Depending on where your company is doing business there may be a separate and independent requirement to file a state tax return. Failure to file on time may result in interest and penalties.
Compounding on the already complex nature of taxes is that tax laws, filing due dates, rates, procedures, forms and regulations vary from state-to-state. To help you sort through the confusion, below is an outline of what you need to know to determine if you are required to file a corporate state tax return.
One quick qualifier is understanding that there are a few states in the US that do not charge state income tax: Alaska, Florida, Nevada, New Hampshire, South Dakota, Tennessee, Texas, Washington and Wyoming. If your company earns income in any one of the other 41 states or the District of Columbia, you will likely need to file a state income tax return.
Nexus means that you file and pay state taxes on sales for the state(s) in which you do business. For example, if you are doing business in Chicago, you must file and pay Illinois state taxes.

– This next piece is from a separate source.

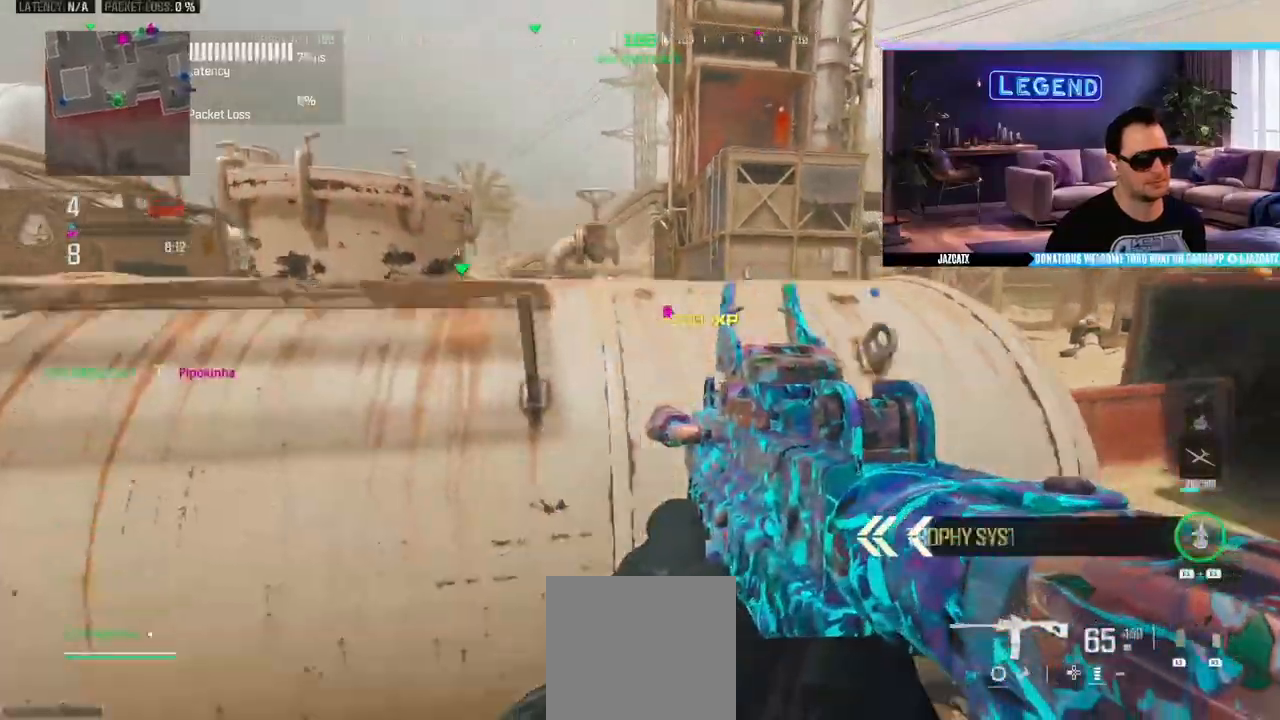
{"buttons": ["CROSS"], "left_stick": "down", "right_stick": "center", "events": [[100, "SQUARE", "down"], [300, "SQUARE", "up"], [433, "left_stick", "down"]]}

Most states impose tax on income or on corporations with sufficient connection nexus. That is, if they have “sufficient physical presence” with the state.
Most taxpayers have a tax home where they live and work, and file one tax return in that state. Taxpayers earning income in a state other than their tax home must file a state tax return in that state(s). The tax rate may be fixed for all income levels, taxpayers of a certain type or graduated. Most states conform to federal rules for determining gross income, timing of recognition of income and deductions, and most aspects of business deductions.
Filing due dates vary from state to state. Fortunately, the American Institute of CPAs (AICPA) has compiled a helpful list of states and their corresponding corporate state filing deadlines here.
You will not pay taxes twice. The US Supreme Court rules that two states cannot legally tax the same income. This exempts the taxation earnings and other sources of income taxed elsewhere.
Penalties for not filing a state tax return can be just as harsh as those imposed by the IRS. Every state, including those with no income tax, has a state taxing authority. These authorities have the power to examine the returns filed with it. Each has a tax collection mechanism, impose penalties and interest for failing to file or pay taxes, or filing late.